俺の鎌がユリスの顔面に大きな傷をつけたからだった。
【ユリス】
「っく、あ、……い、ってえ……!」
ユリスは顔を押さえてうずくまった。
地面にボタボタと、真っ赤な血が零れ落ちている。
【クロノ】
「もう充分だろ?」
上総はユリスの姿を見て絶句していた。
【ユリス】
「こ……んなに、傷つけちゃってさ…」
【ユリス】
「俺が女だったら、責任取ってもらってるところだぜ?」
ゼエゼエと肩で荒く息をしながら、ユリスが笑う。
【クロノ】
「気持ち悪い冗談やめてくれる?」
【ユリス】
「はははっ……、相変わらず冷たいんだな、お前」
血塗れになったユリスが立ち上がって、鎌を構えた。
【クロノ】
「さすがに、もうやめよう。このままじゃお前を殺しちゃいそうだし」
【ユリス】
「なに言ってんだよ、甘いんだよ」
【ユリス】
「どっちかが倒れるまでやるんだよ!あ、……ぐ」
威勢のいいセリフを吐いたユリスだったけど、すぐにガクリと膝をついてしまう。
その姿を見て、俺は…
俺は、戦いが終わったと思った。
もうこれ以上、ここにいる必要は無いし、ユリスと戦う必要もない。
【ユリス】
「くそ……!お前達なんかに、負けない…」
ユリスは柄を地面について、まだ立ち上がろうとしていた。
【クロノ】
「………」
その姿を見て、俺は眉を顰めた。
自分で蒔いた種なのに、引き際も弁えられないんだろうか。
この期に及んで、まだみっともなく足掻こうとするヤツに。
なんで俺が関わらなきゃいけないんだ。
【クロノ】
「――消えろよ」
俺は、短く言った。
ユリスは顔を上げて、きょとんとした顔でこちらを見ている。
【ユリス】
「……は?」
【クロノ】
「もう終わりだ。
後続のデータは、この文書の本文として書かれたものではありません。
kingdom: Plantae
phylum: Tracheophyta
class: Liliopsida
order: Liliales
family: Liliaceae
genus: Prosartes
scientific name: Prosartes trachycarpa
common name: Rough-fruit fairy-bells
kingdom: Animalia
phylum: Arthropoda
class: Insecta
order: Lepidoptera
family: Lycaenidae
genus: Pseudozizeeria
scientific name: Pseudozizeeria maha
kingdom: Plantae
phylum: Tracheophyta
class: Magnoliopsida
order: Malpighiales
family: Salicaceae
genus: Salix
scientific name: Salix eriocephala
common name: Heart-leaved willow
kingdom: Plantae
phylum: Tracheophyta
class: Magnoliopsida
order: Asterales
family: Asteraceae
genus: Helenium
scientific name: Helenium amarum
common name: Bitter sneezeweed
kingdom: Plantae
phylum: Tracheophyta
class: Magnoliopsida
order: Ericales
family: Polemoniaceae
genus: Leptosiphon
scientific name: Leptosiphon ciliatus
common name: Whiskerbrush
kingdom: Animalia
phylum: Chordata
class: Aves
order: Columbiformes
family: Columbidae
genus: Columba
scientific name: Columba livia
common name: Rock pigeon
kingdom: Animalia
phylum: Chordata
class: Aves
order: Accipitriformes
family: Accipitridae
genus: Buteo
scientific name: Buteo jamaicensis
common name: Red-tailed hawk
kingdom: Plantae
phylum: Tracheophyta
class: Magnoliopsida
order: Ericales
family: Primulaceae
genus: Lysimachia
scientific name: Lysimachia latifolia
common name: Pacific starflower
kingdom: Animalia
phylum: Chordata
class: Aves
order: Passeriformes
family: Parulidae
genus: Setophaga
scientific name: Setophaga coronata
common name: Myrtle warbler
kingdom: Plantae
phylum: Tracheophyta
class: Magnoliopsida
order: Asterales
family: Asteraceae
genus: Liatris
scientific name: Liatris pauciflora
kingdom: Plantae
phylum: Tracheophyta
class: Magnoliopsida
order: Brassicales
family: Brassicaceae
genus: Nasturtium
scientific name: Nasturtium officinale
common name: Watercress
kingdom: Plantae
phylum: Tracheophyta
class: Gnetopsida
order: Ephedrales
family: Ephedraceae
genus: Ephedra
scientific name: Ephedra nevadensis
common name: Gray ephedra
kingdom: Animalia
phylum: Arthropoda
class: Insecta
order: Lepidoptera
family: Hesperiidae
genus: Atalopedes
お前は逃げることしか出来ない。その体で」
【ユリス】
「……」
【クロノ】
「消えろよ。お前に構っている時間が惜しい」
【ユリス】
「……」
【クロノ】
「死神界の総意として、お前を捕まえろってことだったけど、どうでもいい」
【クロノ】
「面倒なんだよ、お前といるの。お前と話すのも。全部面倒」
【クロノ】
「お前に興味がないから」
【クロノ】
「もう二度と、俺と上総につきまとうな」
その時、ユリスは、怒りも悲しみも、恐怖も無い、真っ白な顔をした。
【ユリス】
「……一生懸命考えたんだ」
無色透明の、何の感情もない表情だった。
【ユリス】
「お前に、振り向いてもらうにはどうしたらいいか」
【ユリス】
「俺が成績を上げれば? 出世すれば?振り返ってくれるかなー、とか」
【ユリス】
「…………ッ!!」
蒼白だったユリスの顔が、怒りで真っ赤に染まった。